*** Opening of MATERIAL PROVIDED ***

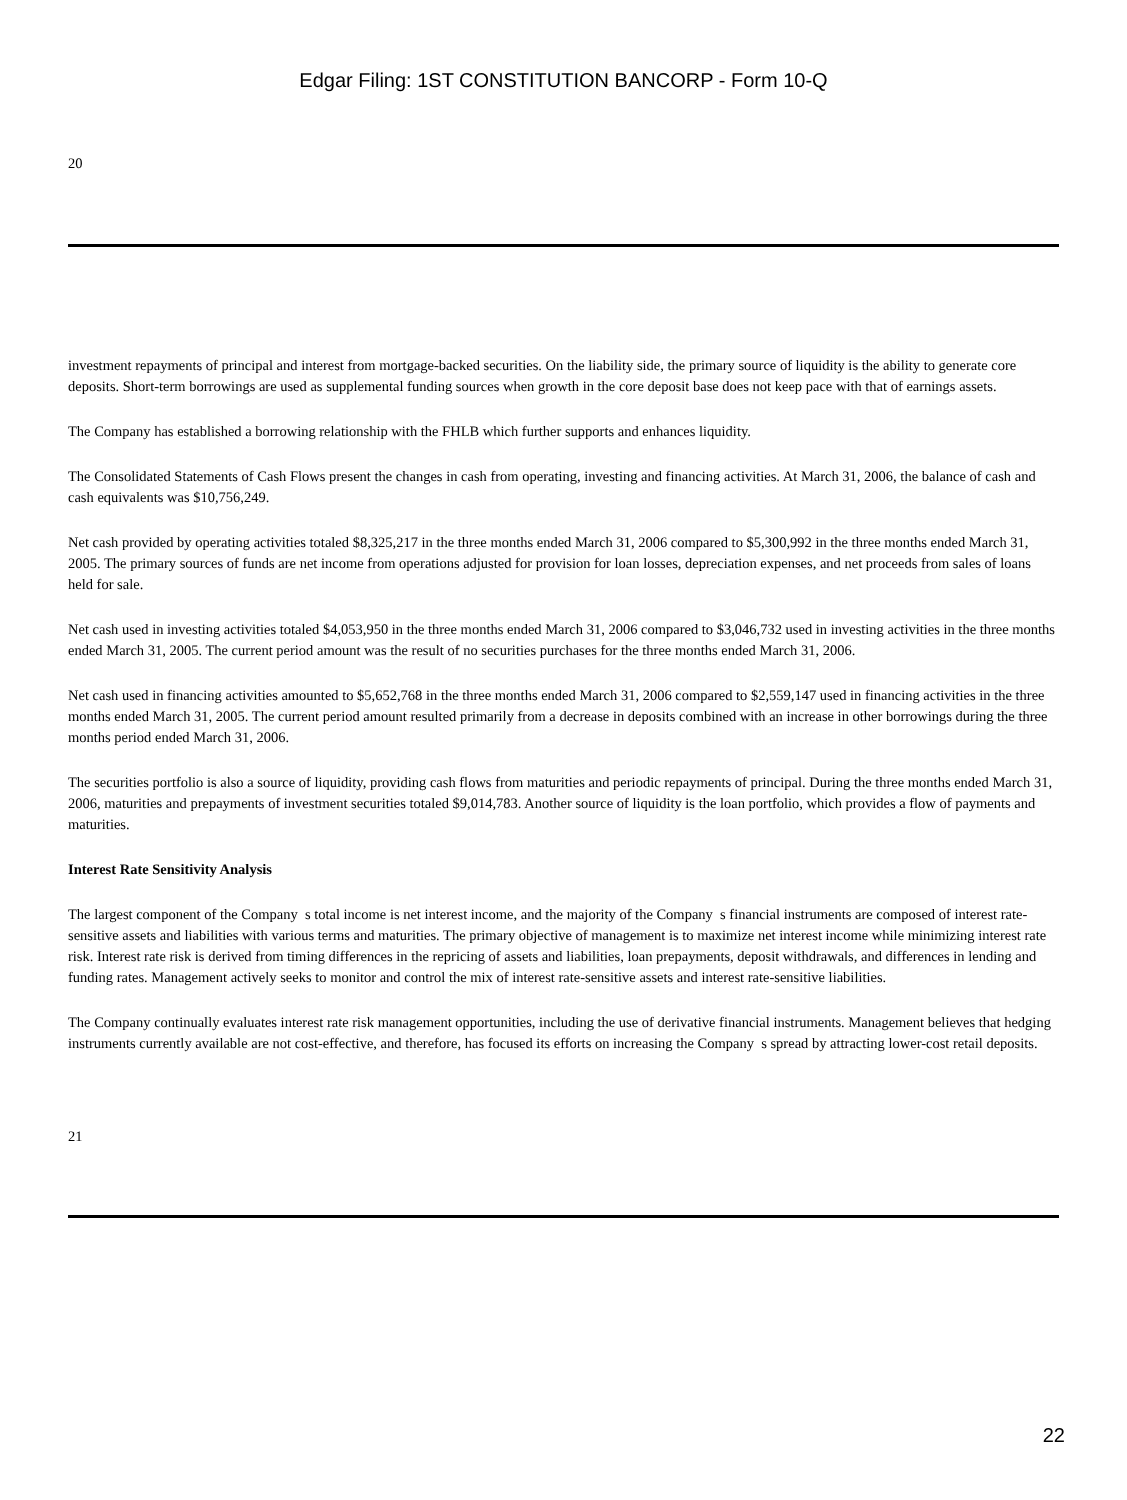Edgar Filing: 1ST CONSTITUTION BANCORP - Form 10-Q
20
investment repayments of principal and interest from mortgage-backed securities. On the liability side, the primary source of liquidity is the ability to generate core deposits. Short-term borrowings are used as supplemental funding sources when growth in the core deposit base does not keep pace with that of earnings assets.
The Company has established a borrowing relationship with the FHLB which further supports and enhances liquidity.
The Consolidated Statements of Cash Flows present the changes in cash from operating, investing and financing activities. At March 31, 2006, the balance of cash and cash equivalents was $10,756,249.
Net cash provided by operating activities totaled $8,325,217 in the three months ended March 31, 2006 compared to $5,300,992 in the three months ended March 31, 2005. The primary sources of funds are net income from operations adjusted for provision for loan losses, depreciation expenses, and net proceeds from sales of loans held for sale.
Net cash used in investing activities totaled $4,053,950 in the three months ended March 31, 2006 compared to $3,046,732 used in investing activities in the three months ended March 31, 2005. The current period amount was the result of no securities purchases for the three months ended March 31, 2006.
Net cash used in financing activities amounted to $5,652,768 in the three months ended March 31, 2006 compared to $2,559,147 used in financing activities in the three months ended March 31, 2005. The current period amount resulted primarily from a decrease in deposits combined with an increase in other borrowings during the three months period ended March 31, 2006.
The securities portfolio is also a source of liquidity, providing cash flows from maturities and periodic repayments of principal. During the three months ended March 31, 2006, maturities and prepayments of investment securities totaled $9,014,783. Another source of liquidity is the loan portfolio, which provides a flow of payments and maturities.
Interest Rate Sensitivity Analysis
The largest component of the Company s total income is net interest income, and the majority of the Company s financial instruments are composed of interest rate-sensitive assets and liabilities with various terms and maturities. The primary objective of management is to maximize net interest income while minimizing interest rate risk. Interest rate risk is derived from timing differences in the repricing of assets and liabilities, loan prepayments, deposit withdrawals, and differences in lending and funding rates. Management actively seeks to monitor and control the mix of interest rate-sensitive assets and interest rate-sensitive liabilities.
The Company continually evaluates interest rate risk management opportunities, including the use of derivative financial instruments. Management believes that hedging instruments currently available are not cost-effective, and therefore, has focused its efforts on increasing the Company s spread by attracting lower-cost retail deposits.
21
22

*** Close of MATERIAL PROVIDED ***

WORK TO COMPLETE
When a line in the records above holds "operating", that line is to be reported.

ANSWER AREA
The Consolidated Statements of Cash Flows present the changes in cash from operating, investing and financing activities. At March 31, 2006, the balance of cash and cash equivalents was $10,756,249.
Net cash provided by operating activities totaled $8,325,217 in the three months ended March 31, 2006 compared to $5,300,992 in the three months ended March 31, 2005. The primary sources of funds are net income from operations adjusted for provision for loan losses, depreciation expenses, and net proceeds from sales of loans held for sale.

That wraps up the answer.